Sunday, January 23, 2011
Flaubert - Madame Bovary
Gustave Flaubert's Madam Bovary is the sort of text we still need today. Not so much the text itself, but the way the text found the world. Written in the 1850's, the work sensationalised the Parisian public, and finally was put on trial for obscenity. The story tells of the wife of a public servant, who yearns for something more. She meets a cultured soul, who kindles in her a desire that had been safely hidden. The story is one we are very familiar with today, but have difficulty making great, in much the same way it was made great in the 19th century. We do not put books on trial anymore. We put authors on trial, in a sense, through their words. But books themselves are immune from makes them truly important.
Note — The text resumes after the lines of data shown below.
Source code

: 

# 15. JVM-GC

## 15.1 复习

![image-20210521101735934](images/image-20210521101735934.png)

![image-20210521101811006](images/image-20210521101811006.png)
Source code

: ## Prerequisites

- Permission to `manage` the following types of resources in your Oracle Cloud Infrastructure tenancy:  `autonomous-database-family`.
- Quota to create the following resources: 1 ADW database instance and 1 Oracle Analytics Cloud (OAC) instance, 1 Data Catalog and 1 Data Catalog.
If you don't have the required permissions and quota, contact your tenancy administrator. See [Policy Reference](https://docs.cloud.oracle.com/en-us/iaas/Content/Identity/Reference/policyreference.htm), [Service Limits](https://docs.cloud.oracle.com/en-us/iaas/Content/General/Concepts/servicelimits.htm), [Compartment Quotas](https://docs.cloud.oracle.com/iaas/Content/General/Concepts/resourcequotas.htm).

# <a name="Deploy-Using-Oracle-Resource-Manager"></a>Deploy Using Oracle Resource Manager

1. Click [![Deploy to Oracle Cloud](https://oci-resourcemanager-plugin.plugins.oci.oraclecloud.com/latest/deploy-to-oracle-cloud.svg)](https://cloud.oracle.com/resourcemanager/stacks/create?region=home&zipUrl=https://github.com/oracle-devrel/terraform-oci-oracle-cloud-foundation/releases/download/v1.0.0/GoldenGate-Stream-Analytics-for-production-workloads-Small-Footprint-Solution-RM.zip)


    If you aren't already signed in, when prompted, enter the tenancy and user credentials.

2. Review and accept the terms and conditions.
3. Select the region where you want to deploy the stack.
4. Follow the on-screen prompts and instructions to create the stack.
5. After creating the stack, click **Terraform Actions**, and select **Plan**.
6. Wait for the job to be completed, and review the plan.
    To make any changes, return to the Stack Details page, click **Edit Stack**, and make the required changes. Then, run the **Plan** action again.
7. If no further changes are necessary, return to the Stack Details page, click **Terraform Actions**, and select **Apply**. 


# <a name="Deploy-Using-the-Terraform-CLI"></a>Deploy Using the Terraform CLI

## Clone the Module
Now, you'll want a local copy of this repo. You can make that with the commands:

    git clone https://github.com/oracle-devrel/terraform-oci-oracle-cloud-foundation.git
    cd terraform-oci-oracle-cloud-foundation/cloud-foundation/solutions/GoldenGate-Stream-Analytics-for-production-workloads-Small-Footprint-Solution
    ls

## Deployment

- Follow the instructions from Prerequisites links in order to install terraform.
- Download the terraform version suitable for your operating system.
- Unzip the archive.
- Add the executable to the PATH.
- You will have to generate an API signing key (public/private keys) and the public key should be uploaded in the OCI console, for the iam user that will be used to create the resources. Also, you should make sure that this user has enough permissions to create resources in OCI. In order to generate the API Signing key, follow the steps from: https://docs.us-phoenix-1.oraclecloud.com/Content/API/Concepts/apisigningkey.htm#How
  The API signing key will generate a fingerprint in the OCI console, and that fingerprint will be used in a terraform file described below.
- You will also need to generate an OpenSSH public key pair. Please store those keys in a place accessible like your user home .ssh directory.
Wednesday, January 12, 2011
Schizophrenia and Creativity (B)
I have decided to research an academic piece, and finally produce a paper, on the intersection between schizophrenia and creativity. My own creative inclinations, my relative success, and my continuing battle with schizophrenia, have led me to want to try and come to some sort academic conclusions about this strange partnership. I think I want, fundamentally, to know why there have been times in the history of literature, where people have suffered from schizophrenia, and been able to succeed, to a marked degree, in their endeavours. It might simply be that, given a certain proportion of sufferers, some are likely to achieve despite the overwhelming negativity of their condition. But there seems something more to it than that. As I touched on earlier in an entry below, there is a loosening of association that can occur in schizophrenia, a loosening that lends itself naturally to conceptual and linguistic unusualness. And it is this unusualness which can lead to success in things creative. But my own creativity has something more to it than that. It is a certainty, that I can't explain, but which spills from my mind like some form of automatic machine. I guess I follow my intuition, and trust it, but it is something like a store of creative material that simply is released as I write. The writing is effortless, and seems to come out pre-formed as it were. But I will leave you here to tempt you, and leave you hanging for my research paper.